Filed by Carmen Segarra, a former senior examiner for the New York Fed, the lawsuit alleges that she was fired after Fed supervisors pressured her to falsify her findings that Wall Street behemoth Goldman Sachs (2012 revenues:
$34.163 billion) had established inadequate conflict of interest policies that were “full of holes” and failed to meet Fed requirements.
“They wanted me to falsify my findings,” Segarra said recently, “and when I wouldn’t, they fired me.”
An expert in legal compliance who had worked at Citigroup and the French bank Société Générale, Segarra was hired in October 2011 to be a “risk specialist” along with a cohort of others brought on to enforce the new Dodd-Frank law. Segarra was “assigned…to specifically examine Goldman Sachs’s conflict of interest program,” focusing on “three transactions discussed in the media – Solyndra, Capmark, and El Paso/Kinder Morgan” according to the complaint.

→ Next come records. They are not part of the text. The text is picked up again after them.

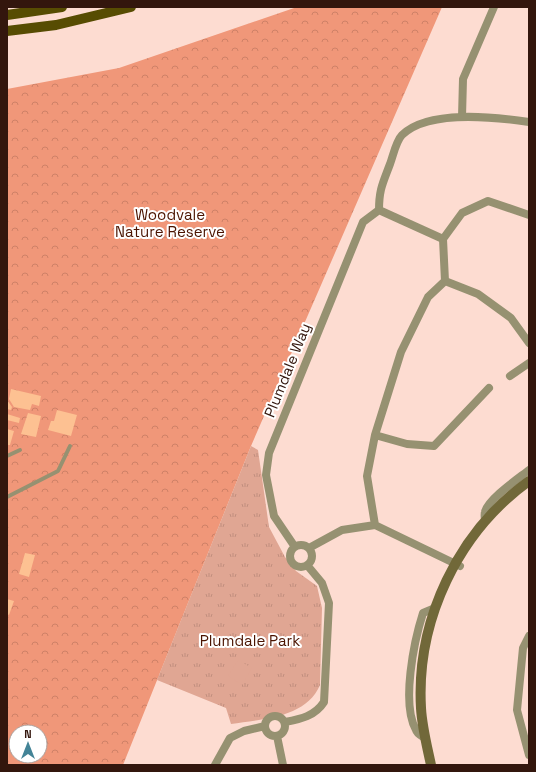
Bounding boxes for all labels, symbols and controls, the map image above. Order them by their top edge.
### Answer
park label: Woodvale Nature Reserve [115,205,225,241]
street label: Plumdale Way [259,320,315,420]
park label: Plumdale Park [200,631,300,650]
north arrow [8,724,48,764]
text: N [24,727,32,741]

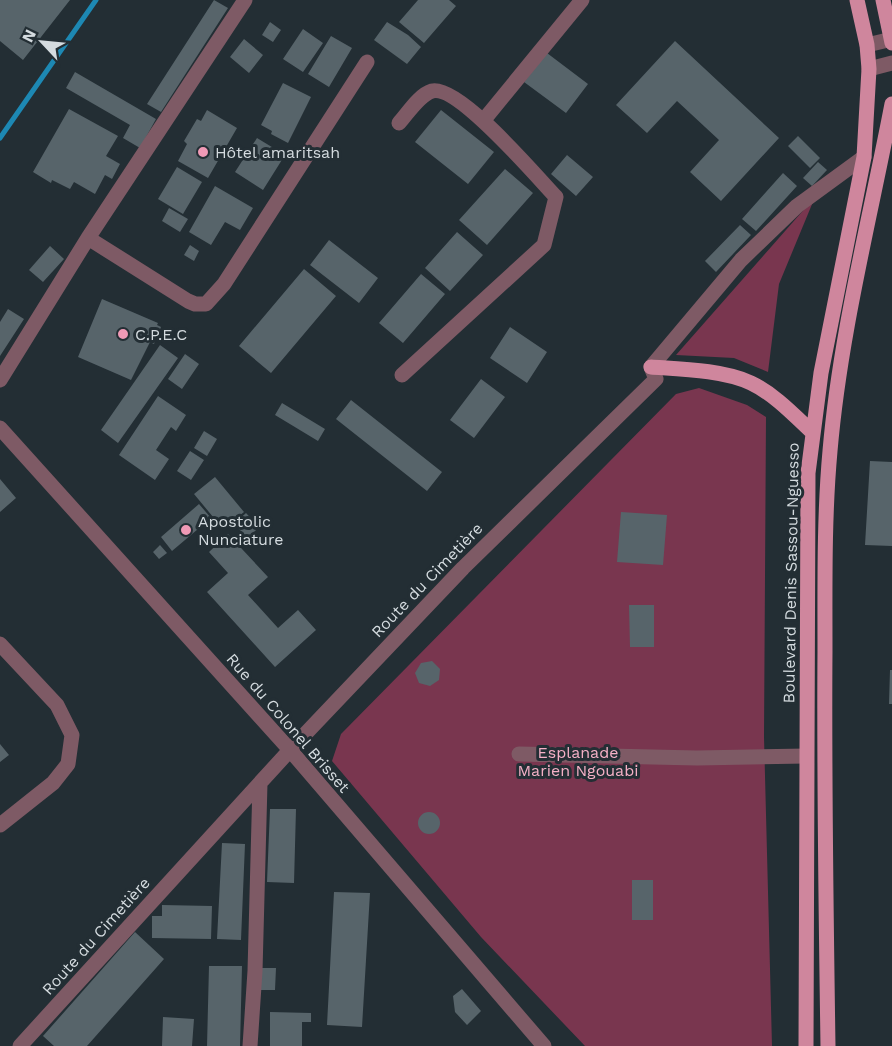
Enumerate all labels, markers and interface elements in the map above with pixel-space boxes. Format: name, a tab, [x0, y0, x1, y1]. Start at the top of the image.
north arrow	[12, 12, 72, 72]
text: N	[18, 26, 40, 45]
place label: Hôtel amaritsah	[215, 143, 340, 162]
marker: Hôtel amaritsah	[196, 145, 210, 159]
place label: C.P.E.C	[135, 325, 187, 344]
marker: C.P.E.C	[116, 327, 130, 341]
street label: Boulevard Denis Sassou-Nguesso	[779, 442, 803, 704]
place label: Apostolic Nunciature	[198, 512, 283, 549]
street label: Route du Cimetière	[367, 519, 487, 641]
marker: Apostolic Nunciature	[179, 523, 193, 537]
street label: Rue du Colonel Brisset	[222, 650, 354, 797]
park label: Esplanade Marien Ngouabi	[518, 743, 638, 780]
street label: Route du Cimetière	[38, 873, 154, 999]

Goldman had a record of poor conflict of interest compliance. In 2010, for example, the Securities and Exchange Commission fined Goldman $550 million over conflicts related to Abacus, a mortgage deal the bank put together. A January 2011 Goldman report even admitted that the firm should “review and update conflicts-related policies and procedures, as appropriate.”
After examining Goldman’s conflict of interest rules, Segarra determined that the firm’s patchwork of policies did not comply with a Fed requirement that it have a single firm-wide policy. In fact, Segarra’s detailed notes from one of her first meeting with Goldman officials show that when asked for a copy of its conflict of interest policy, executives admitted that one didn’t exist. “It’s probably more than one document—there is no one policy per se,” conceded one Goldman executive.

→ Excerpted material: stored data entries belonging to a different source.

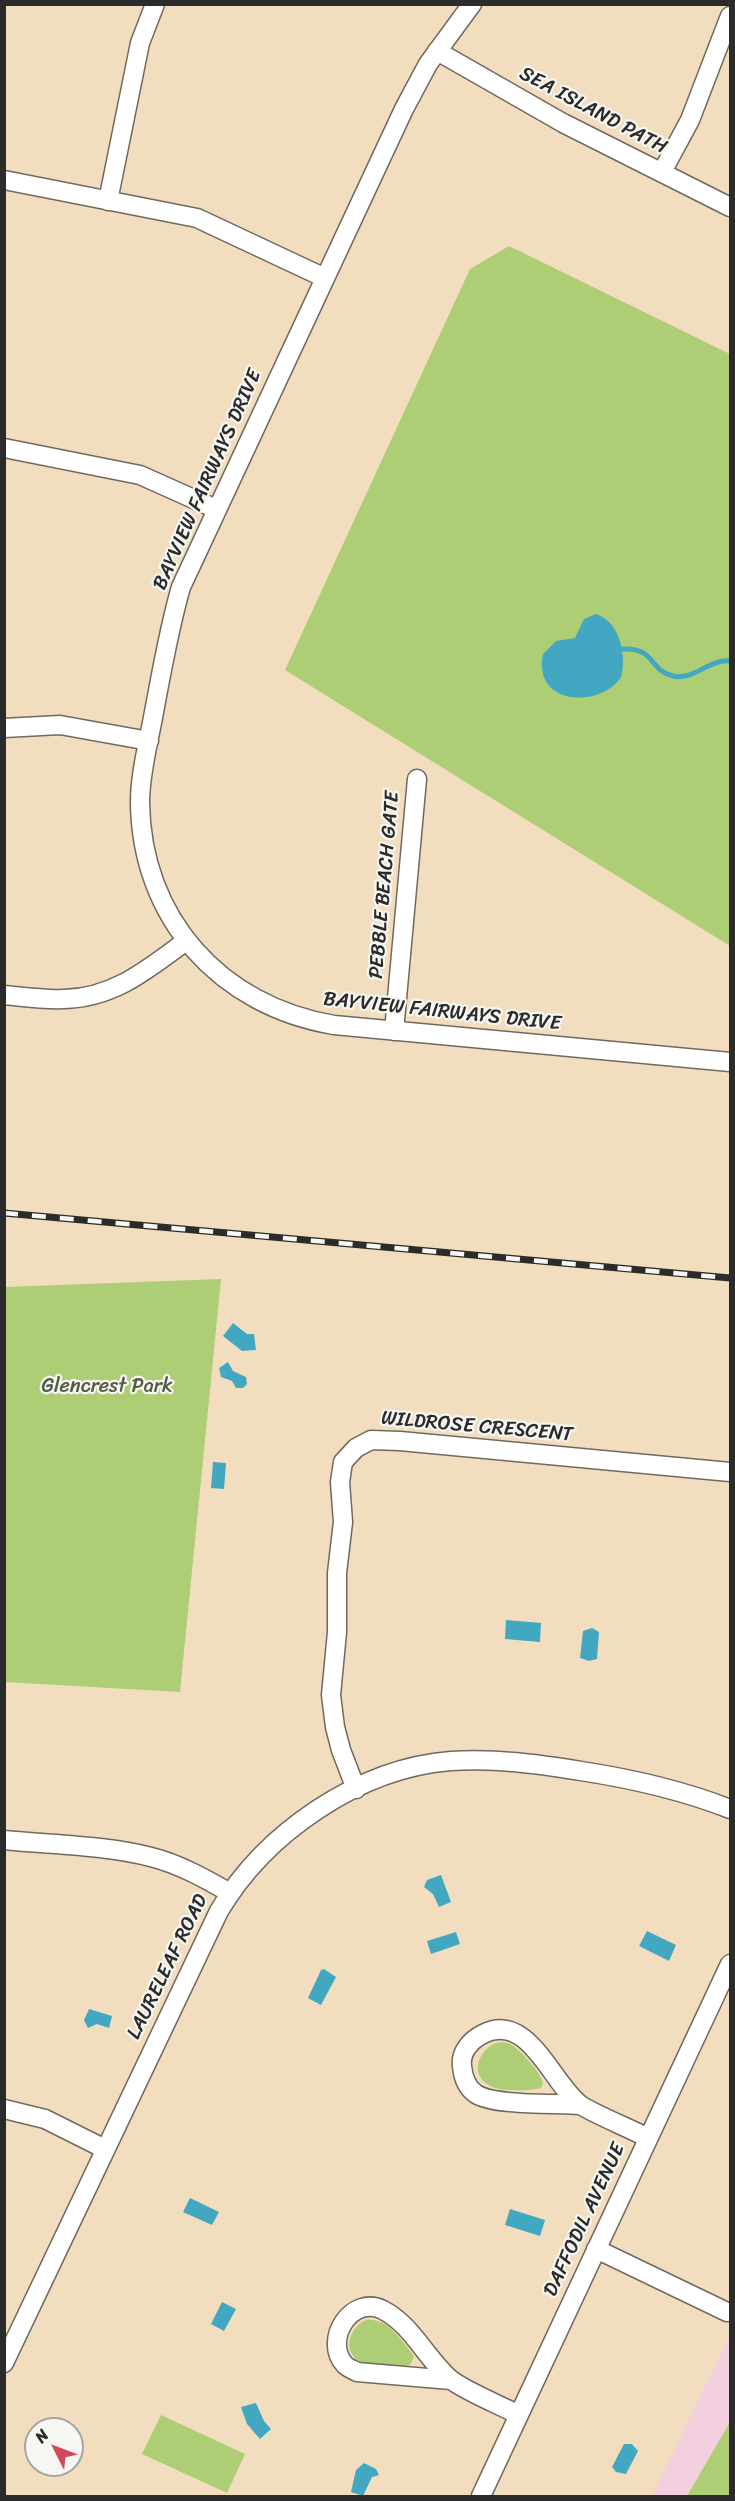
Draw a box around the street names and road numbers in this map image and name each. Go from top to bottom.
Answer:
street label: SEA ISLAND PATH [515,62,671,160]
street label: BAYVIEW FAIRWAYS DRIVE [148,366,268,594]
street label: PEBBLE BEACH GATE [365,790,405,980]
street label: BAYVIEW FAIRWAYS DRIVE [322,988,562,1036]
street label: WILDROSE CRESCENT [380,1407,574,1447]
street label: LAURELEAF ROAD [123,1891,213,2043]
street label: DAFFODIL AVENUE [539,2140,631,2300]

In addition, Segarra found out that during the $23 billion El Paso/Kinder Morgan merger in 2012, Goldman had a $4 billion stake in Kinder while also advising El Paso on the deal—a clear conflict of interest. She also discovered previously unreported problems in Goldman’s conflict management, which were likewise criticized by the judge presiding over a shareholder lawsuit arising from the merger, as well as evidence that the firm falsely claimed that the New York Fed had approved a transaction with the Spanish bank Santander.
Armed with these findings, Segarra—backed up by several other risk specialists—recommended on March 21, 2012, that Goldman be downgraded from “satisfactory” to “fair” for its policies and procedures, a bit like earning a “C” instead of a “B.”

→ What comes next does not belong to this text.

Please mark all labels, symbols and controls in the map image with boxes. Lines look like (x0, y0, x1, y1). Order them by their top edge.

A week later, Segarra presented her findings to her boss, Michael Silva and his deputy, Michael Koh, and the notes she took included no objections from them. In fact, Segarra thought that Silva would back her up, based on comments he had made the prior December that he was worried that if the extent of Goldman’s conflict management problems became public, clients might leave the firm and cause serious financial damage, according to Segarra’s notes.
It appears that Segarra misread her boss’s concern to be about the economic damage Goldman’s conflict policies could cause, rather than about Goldman’s financial health. In any event, on May 15, Silva and Koh met with Segarra and pressured her to change her finding that Goldman had no firm-wide conflicts policy. According to Segarra, they presented no counter-arguments or evidence, other than referencing the 2011 firm report that had called for the company to “review and update conflicts-related policies and procedures,” without actually doing so.
Segarra refused, and three business days later, on May 23, she was summarily fired, her phone was seized and she was forced to leave the building under armed guard.
Although at present there is no proof than anyone at Goldman pressured the Fed for Segarra’s firing, the fact is that Goldman is well-known for its cozy ties with the New York Fed, whose current president, William Dudley, is a former Goldman partner. One of his predecessors, E. Gerald Corrigan, is a top executive at Goldman, and at the time of Segarra’s termination a former New York Fed chairman, Stephen Friedman, was head of the risk committee for Goldman’s board of directors.
“I was just documenting what Goldman was doing,” says Segarra. “If I was not able to push through something that obvious, the Federal Reserve Bank of New York certainly won’t be capable of supervising banks when even more serious issues arise.”